I spoke to a reflexologist last night about this problem because I get it too. He shows me a way to relieve pressure by pressing the thumb in a line up the underside of the forearm i.e. if your hand was turned up like for a barbell curl.

This is supposed to relieve pressure on the forearms.


----------



## RAIKEY (Jun 30, 2005)

Tinytom said:


> I spoke to a reflexologist last night about this problem because I get it too.
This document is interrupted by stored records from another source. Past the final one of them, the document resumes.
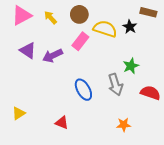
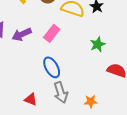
pink rectangle: (80, 41) -> (52, 33), moved
gray arrow: (115, 84) -> (61, 92), moved

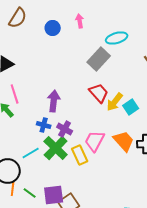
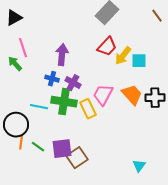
red trapezoid: (99, 93) -> (107, 47), turned 85
cyan square: (131, 107) -> (139, 61), turned 35
green cross: (56, 148) -> (64, 102), turned -35
cyan line: (31, 153) -> (39, 107), turned 42

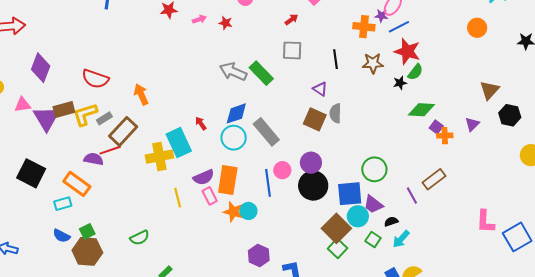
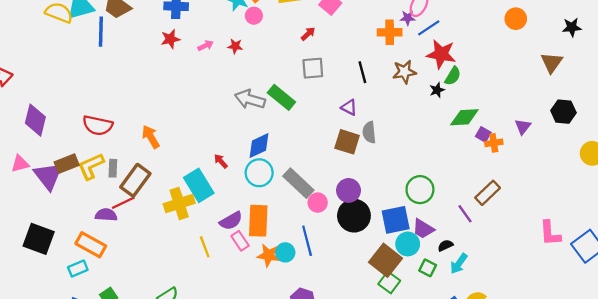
brown triangle: (489, 90) -> (552, 63), moved
gray rectangle: (104, 118) -> (113, 168), turned -49
gray rectangle: (266, 132) -> (298, 183), moved
blue line: (268, 183) -> (307, 241), moved

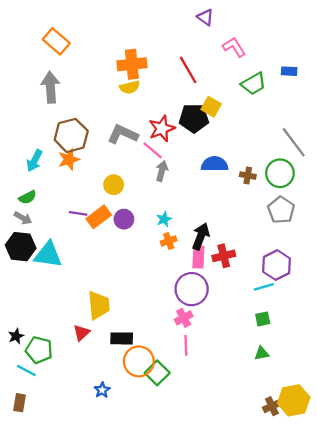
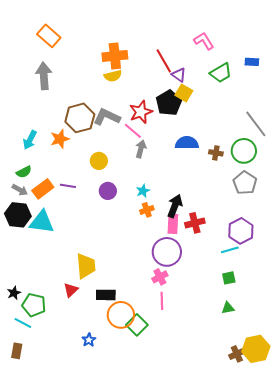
purple triangle: (205, 17) -> (179, 75), moved
black pentagon: (194, 118) -> (169, 103), turned -30
brown hexagon: (71, 135) -> (80, 118), moved
orange rectangle: (99, 217) -> (43, 189), moved

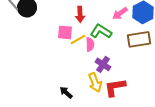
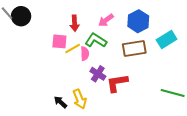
pink arrow: (120, 13) -> (106, 20), moved
yellow arrow: (95, 82) -> (80, 99), moved
red L-shape: (115, 87) -> (117, 83), moved

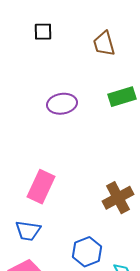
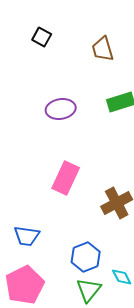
black square: (43, 32) -> (42, 37), turned 30
pink rectangle: (41, 187) -> (66, 178), moved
He shows me a way to relieve pressure by pressing the thumb in a line up the underside of the forearm i.e. if your hand was turned up like for a barbell curl.
> 
> This is supposed to relieve pressure on the forearms.


i'm gonna try this as i have big probs with forearm pump..

its frustrating when your curling and have to let go/drop the db/bb cos the pump in ur forearms causes the grip to go weak .

i tried strapping meself to the dumbell, open hand grip,cables, but i end up failing the set earlier than i should, cos the pressure is too much ,

if it starts to effect my bicep development i'll be distraught.


----------



## goodgabba (Jan 3, 2006)

excellent, this is definately something i can incorporate into my routine if i start to feel discomfort, thanks Tinytom.

[edit] my forearms also get overly pumped at times Raikey, the muscle goes practically solid and my grip is considerably weakened [/edt]


----------